▶ Goals:
1: In the article on Apple's stock, explain why it says the current price is not a bargain-hunting setup.
2: What forward P/E does the Apple stock article list?

▶ Reading text:
##########
Apple has added about $44 over the last year and now sits around $301.88, which changes the psychology of the stock even more than the math. At this level, nobody is asking whether Apple is a great business. The real question is whether the market is now charging too much for that greatness.
Last updated: May 20, 2026 | Price at time of writing: ~$301.88
+------------------------------------------------------+ | Apple | TopTier Snapshot | +------------------------------------------------------+ | Valuation Score 2.0 / 5 | | Verdict Overvalued | +------------------------------------------------------+ | Profitability [ blurred ] | | Financial Health [ blurred ] | | Shareholder Returns [ blurred ] | | Growth Outlook [ blurred ] | +------------------------------------------------------+
+------------------------------------------------------+ | Apple By The Numbers | +------------------------------------------------------+ | Market Cap ~$4.42T | | 52-Week Range $193.46 to $303.20 | | Trailing P/E 36.24x | | Forward P/E 32.80x | | PEG Ratio 2.92x | | Price / Sales 9.73x | | EV / EBITDA 27.06x | | FCF Yield 2.94% | +------------------------------------------------------+
Why the $300 level matters
Apple is no longer trading like a cautious mega-cap hiding in plain sight. It is trading like a stock the market has decided deserves a premium again.
Using current market data, AAPL is sitting only about 0.4% below its recent 52-week high of $303.20 and roughly 56% above its 52-week low of $193.46. That alone tells you this is not a bargain-hunting setup. This is a conviction setup.
And that distinction matters. When a stock is near its highs, valuation has to do more work. The burden shifts from whether the business is good to how much good news is already priced in.
##########
▶ Supplied data:
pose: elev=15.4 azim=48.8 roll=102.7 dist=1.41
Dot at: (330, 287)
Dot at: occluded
##########
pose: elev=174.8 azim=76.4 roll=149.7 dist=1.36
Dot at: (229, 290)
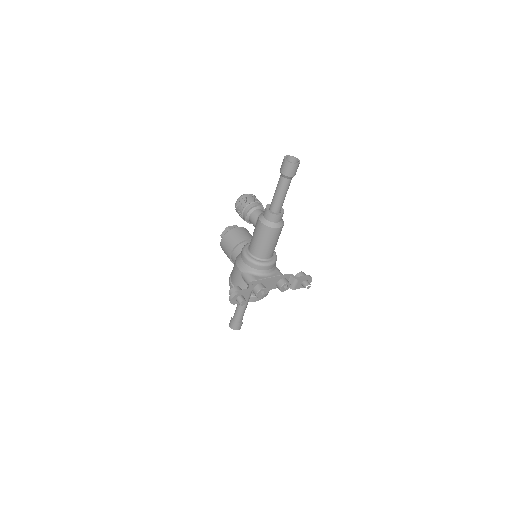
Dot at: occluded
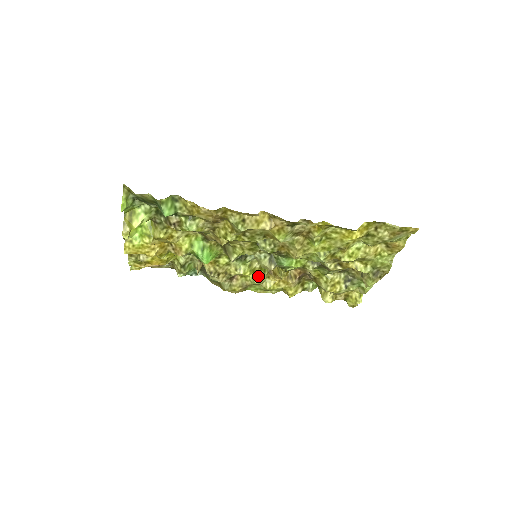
##########
▶ Problem solutions:
1: Apple is trading only about 0.4% below its 52-week high of $303.20 and roughly 56% above its 52-week low of $193.46. Because the stock sits so close to its high, the article calls it a conviction setup rather than a bargain-hunting one.

2: 32.80x